**Kutipan Dokumen**:
········
KPK sebelumnya sempat menyatakan membuka peluang mengadili politikus PDIP Harun Masiku, mantan Sekretaris MA Nurhadi, keponakan Nurhadi bernama Rezky Herbiono, dan Direktur PT MIT Hiendra Soenjoto dengan metode in absentia.
Metode tersebut akan dilakukan KPK jika keempat buronan dalam dua kasus berbeda itu tak bisa ditangkap saat berkasnya sudah masuk ke Pengadilan Tipikor.
Menurut Kurnia, keputusan mengadili para buronan dengan metode in absentia tidak tepat.
"Rasanya tidak tepat jika KPK langsung begitu saja menyidangkan Harun Masiku dan Nurhadi dengan metode in absentia," kata Kurnia.
Kurnia menjelaskan, sidang in absentia memang diatur dalam Pasal 38 ayat 1 Undang-undang Nomor 31 Tahun 1999 tentang Pemberantasan Tindak Pidana Korupsi. Namun, pasal ini dapat digunakan dengan syarat khusus, yakni penegak hukum harus benar-benar bekerja untuk menemukan para buronan.
Kurnia pun mempertanyakan keseriusan KPK dalam memburu para buronan. KPK sendiri sempat menyatakan telah menggeledah beberapa lokasi untuk menemukan para buronan. Namun hasilnya nihil.
"Pertanyaannya, apakah sudah dilakukan penggeledahan di wilayah tersebut? Kita tidak terlalu yakin KPK sudah melakukannya," kata Kurnia.
Haris Azhar: Tugas Negara Cari Harun & Nurhadi, Bukan Buat Persidangan In Absentia
Hal senada juga diungkapkan Direktur Eksekutif Lokataru Foundation Haris Azhar. Menurutnya, persidangan in absentia sah-sah saja digelar. Namun, harus ada syarat yang mesti dipenuhi.
"Dalam kasus Harun atau Nurhadi, itu mesti diuji upaya-upayanya. Misalnya sudah melarikan diri. Ketahuan dia terpantau sudah ke luar negeri. Tiketnya ada. Paspornya terdeteksi," katanya ditemui di Jakarta, Jumat (13/3).
········
**Kumpulan Data**:
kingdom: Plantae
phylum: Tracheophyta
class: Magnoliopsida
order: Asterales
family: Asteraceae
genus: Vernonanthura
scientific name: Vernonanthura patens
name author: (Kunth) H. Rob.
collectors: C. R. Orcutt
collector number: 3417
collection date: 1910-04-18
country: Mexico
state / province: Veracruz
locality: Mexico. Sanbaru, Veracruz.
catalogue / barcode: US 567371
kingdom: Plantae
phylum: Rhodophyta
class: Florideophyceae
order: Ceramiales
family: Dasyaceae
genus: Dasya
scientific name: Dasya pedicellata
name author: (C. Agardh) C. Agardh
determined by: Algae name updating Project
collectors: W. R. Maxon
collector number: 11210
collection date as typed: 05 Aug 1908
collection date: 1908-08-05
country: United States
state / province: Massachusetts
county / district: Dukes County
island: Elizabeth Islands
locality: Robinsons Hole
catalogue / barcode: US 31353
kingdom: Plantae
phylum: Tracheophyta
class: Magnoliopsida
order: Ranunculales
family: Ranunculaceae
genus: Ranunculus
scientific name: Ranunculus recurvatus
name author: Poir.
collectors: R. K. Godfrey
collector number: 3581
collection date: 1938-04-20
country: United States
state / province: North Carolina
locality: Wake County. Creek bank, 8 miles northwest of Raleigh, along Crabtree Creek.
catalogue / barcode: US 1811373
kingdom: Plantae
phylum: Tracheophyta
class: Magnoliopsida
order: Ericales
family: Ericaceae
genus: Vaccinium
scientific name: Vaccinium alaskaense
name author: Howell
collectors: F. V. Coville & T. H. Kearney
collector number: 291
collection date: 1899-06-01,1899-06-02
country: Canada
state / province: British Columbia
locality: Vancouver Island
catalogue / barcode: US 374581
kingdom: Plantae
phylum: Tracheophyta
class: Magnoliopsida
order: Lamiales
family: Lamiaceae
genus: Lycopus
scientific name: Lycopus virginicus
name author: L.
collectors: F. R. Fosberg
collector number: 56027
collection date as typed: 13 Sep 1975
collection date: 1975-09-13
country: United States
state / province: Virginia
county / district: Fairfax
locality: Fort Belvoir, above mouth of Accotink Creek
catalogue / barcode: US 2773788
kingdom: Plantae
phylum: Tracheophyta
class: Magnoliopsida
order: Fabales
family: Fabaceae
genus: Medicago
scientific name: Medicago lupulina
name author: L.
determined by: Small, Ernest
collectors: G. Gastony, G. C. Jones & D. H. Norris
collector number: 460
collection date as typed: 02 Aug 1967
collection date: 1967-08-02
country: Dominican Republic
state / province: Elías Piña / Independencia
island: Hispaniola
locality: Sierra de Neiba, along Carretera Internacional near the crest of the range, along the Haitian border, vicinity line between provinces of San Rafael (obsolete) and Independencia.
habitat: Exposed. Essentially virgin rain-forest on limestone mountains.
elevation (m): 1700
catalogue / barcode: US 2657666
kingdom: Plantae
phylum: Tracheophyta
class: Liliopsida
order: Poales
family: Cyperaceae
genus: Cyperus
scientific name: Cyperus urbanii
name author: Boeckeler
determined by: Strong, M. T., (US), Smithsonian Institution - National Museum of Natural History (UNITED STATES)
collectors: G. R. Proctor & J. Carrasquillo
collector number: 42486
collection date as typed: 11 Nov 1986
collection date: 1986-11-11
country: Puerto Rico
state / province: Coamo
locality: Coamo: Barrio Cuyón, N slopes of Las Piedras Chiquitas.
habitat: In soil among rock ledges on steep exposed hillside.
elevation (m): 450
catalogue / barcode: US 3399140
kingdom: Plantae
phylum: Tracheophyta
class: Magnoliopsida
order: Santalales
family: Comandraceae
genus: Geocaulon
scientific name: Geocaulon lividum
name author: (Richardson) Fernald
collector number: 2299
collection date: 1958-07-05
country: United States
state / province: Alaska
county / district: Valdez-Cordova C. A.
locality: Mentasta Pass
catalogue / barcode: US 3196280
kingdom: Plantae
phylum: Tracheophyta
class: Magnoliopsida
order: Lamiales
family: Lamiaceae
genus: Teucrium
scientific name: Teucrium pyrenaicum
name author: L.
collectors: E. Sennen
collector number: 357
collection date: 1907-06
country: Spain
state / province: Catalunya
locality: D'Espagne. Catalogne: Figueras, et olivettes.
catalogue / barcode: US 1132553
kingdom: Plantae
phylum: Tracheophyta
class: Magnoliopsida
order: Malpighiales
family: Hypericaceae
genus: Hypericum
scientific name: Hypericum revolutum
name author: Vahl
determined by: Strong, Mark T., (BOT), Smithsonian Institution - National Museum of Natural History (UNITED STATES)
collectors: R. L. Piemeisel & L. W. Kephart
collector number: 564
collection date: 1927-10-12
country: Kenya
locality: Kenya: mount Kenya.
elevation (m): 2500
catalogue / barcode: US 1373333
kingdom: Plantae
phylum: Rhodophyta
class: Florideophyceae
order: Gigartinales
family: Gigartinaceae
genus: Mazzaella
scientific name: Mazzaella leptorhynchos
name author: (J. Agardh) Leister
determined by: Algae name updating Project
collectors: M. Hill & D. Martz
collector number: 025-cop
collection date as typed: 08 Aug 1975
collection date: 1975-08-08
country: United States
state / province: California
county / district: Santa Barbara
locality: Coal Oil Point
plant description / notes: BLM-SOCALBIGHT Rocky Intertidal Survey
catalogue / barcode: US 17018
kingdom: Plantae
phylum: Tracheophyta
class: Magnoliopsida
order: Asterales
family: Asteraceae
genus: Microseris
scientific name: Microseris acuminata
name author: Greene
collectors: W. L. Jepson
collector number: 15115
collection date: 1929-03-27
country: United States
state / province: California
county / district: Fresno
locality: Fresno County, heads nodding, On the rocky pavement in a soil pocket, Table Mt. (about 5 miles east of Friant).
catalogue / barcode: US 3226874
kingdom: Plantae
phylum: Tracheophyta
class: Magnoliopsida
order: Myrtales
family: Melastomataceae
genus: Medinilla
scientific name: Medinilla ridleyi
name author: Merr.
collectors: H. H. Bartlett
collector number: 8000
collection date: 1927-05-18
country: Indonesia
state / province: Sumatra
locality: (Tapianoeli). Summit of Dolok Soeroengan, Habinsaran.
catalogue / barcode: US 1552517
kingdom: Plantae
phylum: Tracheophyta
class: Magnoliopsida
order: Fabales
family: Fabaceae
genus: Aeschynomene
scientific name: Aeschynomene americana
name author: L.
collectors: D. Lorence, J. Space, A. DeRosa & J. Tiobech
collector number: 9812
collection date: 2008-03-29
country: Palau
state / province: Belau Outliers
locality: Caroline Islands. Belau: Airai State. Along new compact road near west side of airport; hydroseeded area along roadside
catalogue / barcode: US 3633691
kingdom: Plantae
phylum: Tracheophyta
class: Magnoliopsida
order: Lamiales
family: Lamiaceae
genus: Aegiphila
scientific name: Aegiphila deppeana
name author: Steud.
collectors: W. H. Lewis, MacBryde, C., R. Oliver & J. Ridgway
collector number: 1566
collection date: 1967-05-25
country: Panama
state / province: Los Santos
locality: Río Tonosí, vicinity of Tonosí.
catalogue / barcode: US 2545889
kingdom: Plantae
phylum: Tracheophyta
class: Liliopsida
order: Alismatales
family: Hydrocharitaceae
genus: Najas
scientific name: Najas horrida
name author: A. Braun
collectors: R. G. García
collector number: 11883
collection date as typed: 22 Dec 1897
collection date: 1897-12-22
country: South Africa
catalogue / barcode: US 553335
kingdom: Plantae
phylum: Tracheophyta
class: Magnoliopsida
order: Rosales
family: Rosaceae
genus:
········
**Soal Latihan**:
Bisakah Anda menuliskan ulang bagian kutipan dokumen tentang sidang in absentia, dimulai dari "KPK sebelumnya sempat" dan terus sampai "metode in absentia.", tanpa mengubah satu kata pun?

**Penyelesaian Soal**:
KPK sebelumnya sempat menyatakan membuka peluang mengadili politikus PDIP Harun Masiku, mantan Sekretaris MA Nurhadi, keponakan Nurhadi bernama Rezky Herbiono, dan Direktur PT MIT Hiendra Soenjoto dengan metode in absentia.